• [Data to use]
--------------------------------

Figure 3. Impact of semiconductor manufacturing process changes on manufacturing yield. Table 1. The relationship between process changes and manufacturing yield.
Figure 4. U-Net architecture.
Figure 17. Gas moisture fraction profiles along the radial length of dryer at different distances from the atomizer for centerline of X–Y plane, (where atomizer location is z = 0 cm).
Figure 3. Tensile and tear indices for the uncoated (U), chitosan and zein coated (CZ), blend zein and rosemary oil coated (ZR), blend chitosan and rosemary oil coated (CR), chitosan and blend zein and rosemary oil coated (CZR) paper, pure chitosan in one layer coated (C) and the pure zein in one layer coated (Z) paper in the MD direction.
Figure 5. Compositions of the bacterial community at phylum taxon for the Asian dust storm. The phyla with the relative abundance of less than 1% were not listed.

--------------------------------

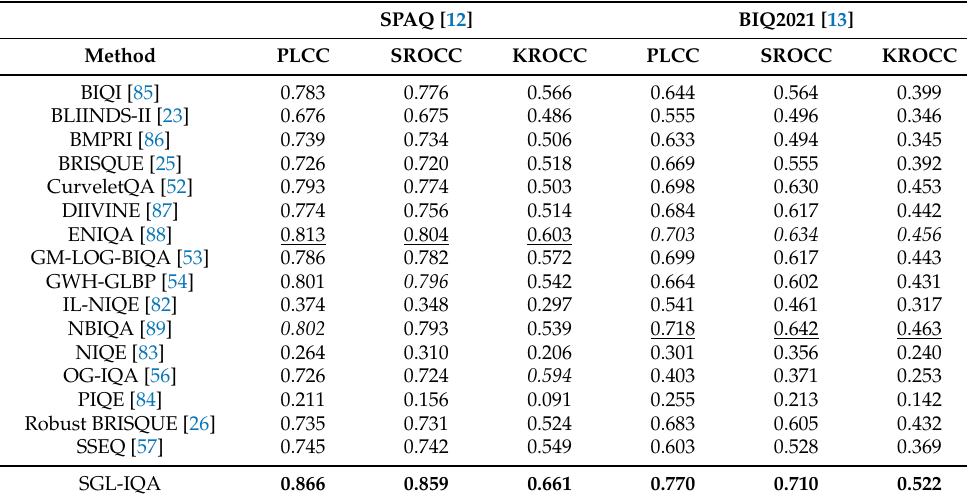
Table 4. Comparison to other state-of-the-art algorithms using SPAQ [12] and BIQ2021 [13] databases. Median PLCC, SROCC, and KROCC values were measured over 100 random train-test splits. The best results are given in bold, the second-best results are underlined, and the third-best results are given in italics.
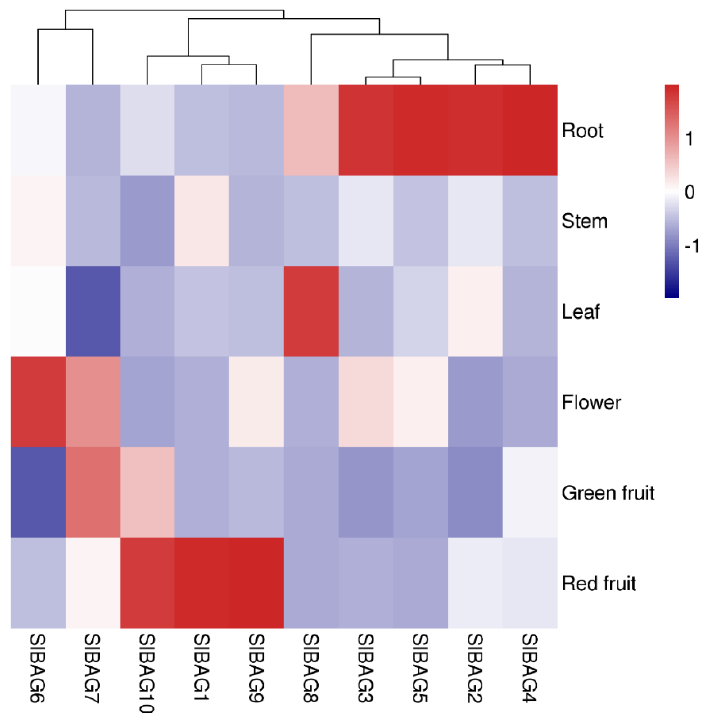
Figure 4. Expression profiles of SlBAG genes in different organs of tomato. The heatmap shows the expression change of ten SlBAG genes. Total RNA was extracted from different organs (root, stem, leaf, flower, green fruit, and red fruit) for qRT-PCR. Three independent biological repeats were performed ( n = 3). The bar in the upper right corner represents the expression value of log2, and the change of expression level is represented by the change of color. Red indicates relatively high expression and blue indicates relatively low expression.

--------------------------------

• [Task statement]
Word for word, restate the lines above from the line containing "Figure 17. Gas" through the line containing "Figure 3. Tensile", with both included and nothing else.

• [Answer for the task]
Figure 17. Gas moisture fraction profiles along the radial length of dryer at different distances from the atomizer for centerline of X–Y plane, (where atomizer location is z = 0 cm).
Figure 3. Tensile and tear indices for the uncoated (U), chitosan and zein coated (CZ), blend zein and rosemary oil coated (ZR), blend chitosan and rosemary oil coated (CR), chitosan and blend zein and rosemary oil coated (CZR) paper, pure chitosan in one layer coated (C) and the pure zein in one layer coated (Z) paper in the MD direction.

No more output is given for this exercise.